Taste: Cola; orange; lime; citrus; nutmeg; cinnamon. Definitely a softer cola in terms of mouth feel than most on the market. Also definitely not as sweet at 20 grams of sugar for a 9 oz. bottle. This doesn’t have the harsh, bitter carbonation you’re used to with Coca-Cola. The lighter carbonation helps the flavors come through more, and several are recognizable to the tongue. Besides traditional cola flavor, what’s most striking about Q Kola is the citrus. You taste orange and lime the most and they give the cola a unique twang you won’t find in many others – you feel it in the back of the tongue most. It’s important to note the citrus elements don’t render the cola overly acidic – just a little tangier than most. You’ll also taste undertones of cinnamon and nutmeg. These are ingredients found in many craft colas, but they’re more subdued in Q Kola, more of a lingering flavor in the background. There’s also just a touch of earthiness to this, which comes from the kola nut, a bitter ingredient in general. As a whole, it’s not overly strong in flavor, but you can taste a lot of the different components that make it what it taste fresher than a majority of what’s out there. Very easy to drink on its own or with your favorite liquid encouragement.

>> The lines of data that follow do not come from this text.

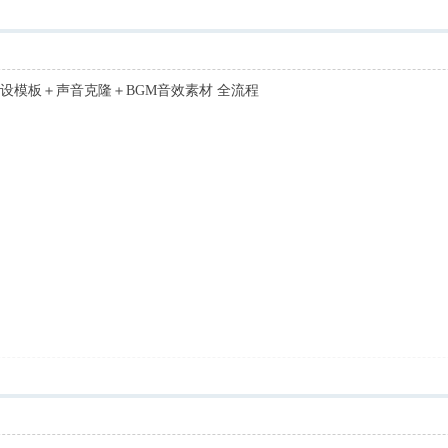
设模板＋声音克隆＋BGM音效素材 全流程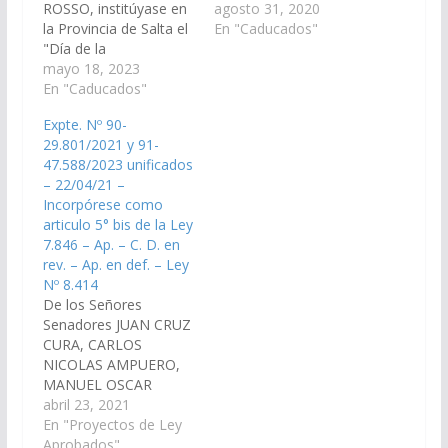
ROSSO, institúyase en
"Día de la
agosto 31, 2020
la Provincia de Salta el
Confraternidad
En "Caducados"
"Día de la
Antártica" el 21 de
Confraternidad
mayo 18, 2023
Junio de cada año.
Antártica", el 21 de
En "Caducados"
(Expte. Nº 90-
Junio de cada año.
29.227/2020, a la
Expte. Nº 90-
(Expte. Nº 90-
Comisión de
29.801/2021 y 91-
31.880/2023,a la
Legislación General,
47.588/2023 unificados
Comisión de
del Trabajo y Régimen
– 22/04/21 –
Educación, Cultura,
Previsional). En Sesión
Incorpórese como
Ciencia y Tecnología).
del 08/04/2021, vuelve
articulo 5° bis de la Ley
En Sesión del
a Comisión. Aprobado
7.846 – Ap. – C. D. en
15/06/2023, vuelve a la
el 15/04/2021
rev. – Ap. en def. – Ley
Comisión de
Cámara…
Nº 8.414
Educación, Cultura,
De los Señores
Ciencia y Tecnología.…
Senadores JUAN CRUZ
CURA, CARLOS
NICOLAS AMPUERO,
MANUEL OSCAR
PAILLER, HECTOR
abril 23, 2021
DANIEL D´AURIA,
En "Proyectos de Ley
JAVIER ALBERTO
Aprobados"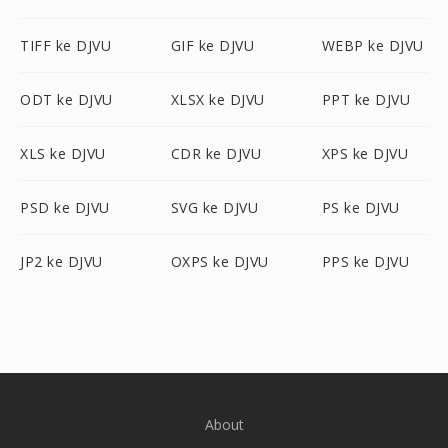
TIFF ke DJVU
GIF ke DJVU
WEBP ke DJVU
ODT ke DJVU
XLSX ke DJVU
PPT ke DJVU
XLS ke DJVU
CDR ke DJVU
XPS ke DJVU
PSD ke DJVU
SVG ke DJVU
PS ke DJVU
JP2 ke DJVU
OXPS ke DJVU
PPS ke DJVU
About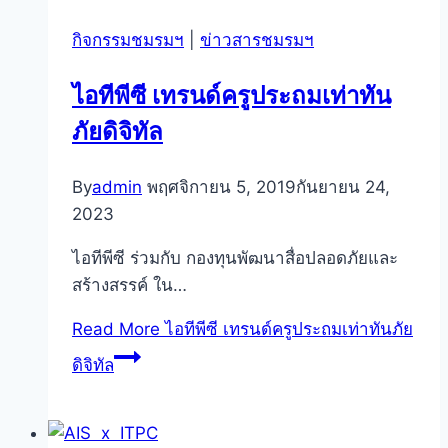
กิจกรรมชมรมฯ
|
ข่าวสารชมรมฯ
ไอทีพีซี เทรนด์ครูประถมเท่าทัน
ภัยดิจิทัล
By
admin
พฤศจิกายน 5, 2019
กันยายน 24,
2023
ไอทีพีซี ร่วมกับ กองทุนพัฒนาสื่อปลอดภัยและ
สร้างสรรค์ ใน…
Read More
ไอทีพีซี เทรนด์ครูประถมเท่าทันภัย
ดิจิทัล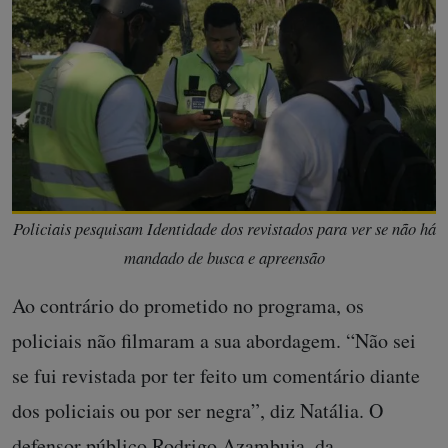
Policiais pesquisam Identidade dos revistados para ver se não há
mandado de busca e apreensão
Ao contrário do prometido no programa, os
policiais não filmaram a sua abordagem. “Não sei
se fui revistada por ter feito um comentário diante
dos policiais ou por ser negra”, diz Natália. O
defensor público Rodrigo Azambuja, da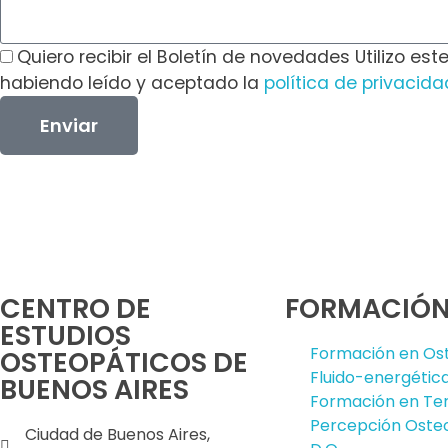
Quiero recibir el Boletín de novedades Utilizo est
habiendo leído y aceptado la
política de privacida
Enviar
CENTRO DE
FORMACIÓ
ESTUDIOS
Formación en Os
OSTEOPÁTICOS DE
Fluido-energétic
BUENOS AIRES
Formación en Ter
Percepción Oste
Ciudad de Buenos Aires,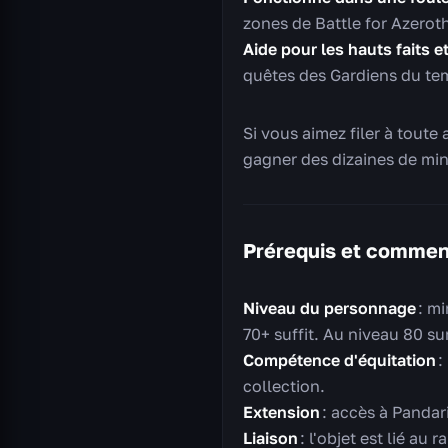
zones de Battle for Azerot
Aide pour les hauts faits e
quêtes des Gardiens du te
Si vous aimez filer à toute 
gagner des dizaines de mi
Prérequis et commen
Niveau du personnage
: mi
70+ suffit. Au niveau 80 su
Compétence d'équitation
:
collection.
Extension
: accès à Pandar
Liaison
: l'objet est lié au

Finish: Kind of a tangy caramel finish with subtle spices, most notably cinnamon. Definitely pleasant.

Rating: When tasting Q Kola, it’s clear the soda’s composition was tailored to fit with cocktails more so than drinking on its own. And that’s not a bad thing. Out of the bottle, Q Kola is defined by how easy it is to drink. It’s a very soft cola with less carbonation than its relatives. All the traditional craft cola ingredients are here – cinnamon, nutmeg, citrus – but they stand out in ways you aren’t used to in colas. Where Q Kola really shines is its use of citrus. The orange and lime tasting notes in this are bold and stand out near the beginning of each sip, giving the soda its signature tangy flavor. And listen, I’ve had some tangy things in my day, including the girl from the other night – they’re rarely good. This is an exception. That tangy feeling you taste near the back of your tongue contrasts well with the spices you taste later in each sip. The spices we tasted the most were nutmeg and cinnamon, in that order. The nutmeg imparts a nice savoriness, while the cinnamon enhances the soda’s traditional cola flavor. Bottom line, this tastes more refreshing than traditional cola with a strong citrus influence and mild spices. The only drawback we found with this cola is the fact that its pretty light. But that’s by design because its primary objective is to mix with spirits. I’d probably turn the volume up a couple levels on everything and I think Q Kola could become one of the best colas you could purchase to drink unencumbered by alcohol or ice. Still, I’d definitely recommend this, particularly if you’re a cola or spiced soda fan. It’s a nice change of pace. For those of you who partake in the spirits, Q Kola is a monster of a mixer. Perfect for bourbon and excellent with rum. Drink half the bottle on its own, then mix it with your favorite liquor. It’s easy drinking out of the bottle and easier drinking paired with booze. Don’t overlook Q Kola as simply a sidekick for alcohol; this is a cola that holds its own with the best of them.